I am with Jon, more school choice, is at least part of the answer.
Food for thought:
http://www.readersupportednews.org/off-site-opinion-section/189-189/3743-the-myth-of-charter-schools
So far I have just scanned it--this is a sample:
The propagandistic nature of Waiting for “Superman” is revealed by Guggenheim’s complete indifference to the wide variation among charter schools. There are excellent charter schools, just as there are excellent public schools. Why did he not also inquire into the charter chains that are mired in unsavory real estate deals, or take his camera to the charters where most students are getting lower scores than those in the neighborhood public schools? Why did he not report on the charter principals who have been indicted for embezzlement, or the charters that blur the line between church and state?
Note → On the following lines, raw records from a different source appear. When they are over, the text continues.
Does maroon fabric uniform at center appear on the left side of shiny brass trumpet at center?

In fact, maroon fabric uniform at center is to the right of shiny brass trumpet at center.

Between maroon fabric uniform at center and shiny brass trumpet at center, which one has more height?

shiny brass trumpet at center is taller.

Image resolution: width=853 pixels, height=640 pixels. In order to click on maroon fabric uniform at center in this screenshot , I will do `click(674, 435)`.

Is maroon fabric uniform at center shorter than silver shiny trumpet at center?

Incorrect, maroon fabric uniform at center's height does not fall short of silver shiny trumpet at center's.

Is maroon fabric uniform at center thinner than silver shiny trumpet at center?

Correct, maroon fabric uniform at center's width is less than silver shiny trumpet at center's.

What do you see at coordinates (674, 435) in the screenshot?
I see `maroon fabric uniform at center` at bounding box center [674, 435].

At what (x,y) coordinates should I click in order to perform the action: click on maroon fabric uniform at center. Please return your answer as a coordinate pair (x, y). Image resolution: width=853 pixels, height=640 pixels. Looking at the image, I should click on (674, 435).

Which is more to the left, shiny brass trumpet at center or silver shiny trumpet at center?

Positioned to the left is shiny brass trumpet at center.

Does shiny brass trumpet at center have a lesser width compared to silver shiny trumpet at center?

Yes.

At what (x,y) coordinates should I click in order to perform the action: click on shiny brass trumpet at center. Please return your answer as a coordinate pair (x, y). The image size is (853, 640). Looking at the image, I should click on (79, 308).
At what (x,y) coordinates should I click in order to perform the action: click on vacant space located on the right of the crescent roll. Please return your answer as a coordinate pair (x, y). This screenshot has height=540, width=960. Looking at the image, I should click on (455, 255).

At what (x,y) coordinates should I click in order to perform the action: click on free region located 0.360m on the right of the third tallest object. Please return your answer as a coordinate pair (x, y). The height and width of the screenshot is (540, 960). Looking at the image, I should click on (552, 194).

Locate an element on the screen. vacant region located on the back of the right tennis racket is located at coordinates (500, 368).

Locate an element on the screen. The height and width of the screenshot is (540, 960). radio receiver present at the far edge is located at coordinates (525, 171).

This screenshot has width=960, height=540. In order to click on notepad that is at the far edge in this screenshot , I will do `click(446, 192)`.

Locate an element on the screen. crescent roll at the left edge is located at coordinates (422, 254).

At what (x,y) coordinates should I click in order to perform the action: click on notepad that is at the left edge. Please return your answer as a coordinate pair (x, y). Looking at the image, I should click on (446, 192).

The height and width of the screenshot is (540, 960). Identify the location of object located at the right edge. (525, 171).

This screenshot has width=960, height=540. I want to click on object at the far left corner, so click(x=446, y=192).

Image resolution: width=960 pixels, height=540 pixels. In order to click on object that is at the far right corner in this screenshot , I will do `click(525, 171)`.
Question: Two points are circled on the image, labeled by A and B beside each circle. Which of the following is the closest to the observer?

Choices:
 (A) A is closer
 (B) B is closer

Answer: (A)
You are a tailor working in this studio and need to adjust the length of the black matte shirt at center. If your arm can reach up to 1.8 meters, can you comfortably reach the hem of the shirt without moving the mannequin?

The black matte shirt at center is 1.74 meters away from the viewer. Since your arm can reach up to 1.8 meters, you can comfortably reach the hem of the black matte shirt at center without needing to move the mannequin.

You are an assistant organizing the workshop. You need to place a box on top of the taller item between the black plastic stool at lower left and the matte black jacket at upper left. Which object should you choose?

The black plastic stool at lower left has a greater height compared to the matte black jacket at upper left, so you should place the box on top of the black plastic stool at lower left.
Why did he not look into the charter schools whose leaders are paid $300,000–$400,000 a year to oversee small numbers of schools and students?
Guggenheim seems to believe that teachers alone can overcome the effects of student poverty, even though there are countless studies that demonstrate the link between income and test scores. He shows us footage of the pilot Chuck Yeager breaking the sound barrier, to the amazement of people who said it couldn’t be done. Since Yeager broke the sound barrier, we should be prepared to believe that able teachers are all it takes to overcome the disadvantages of poverty, homelessness, joblessness, poor nutrition, absent parents, etc.
The movie asserts a central thesis in today’s school reform discussion: the idea that teachers are the most important factor determining student achievement. But this proposition is false. Hanushek has released studies showing that teacher quality accounts for about 7.5–10 percent of student test score gains. Several other high-quality analyses echo this finding, and while estimates vary a bit, there is a relative consensus: teachers statistically account for around 10–20 percent of achievement outcomes. Teachers are the most important factor within schools.
But the same body of research shows that nonschool factors matter even more than teachers. According to University of Washington economist Dan Goldhaber, about 60 percent of achievement is explained by nonschool factors, such as family income. So while teachers are the most important factor within schools, their effects pale in comparison with those of students’ backgrounds, families, and other factors beyond the control of schools and teachers. Teachers can have a profound effect on students, but it would be foolish to believe that teachers alone can undo the damage caused by poverty and its associated burdens.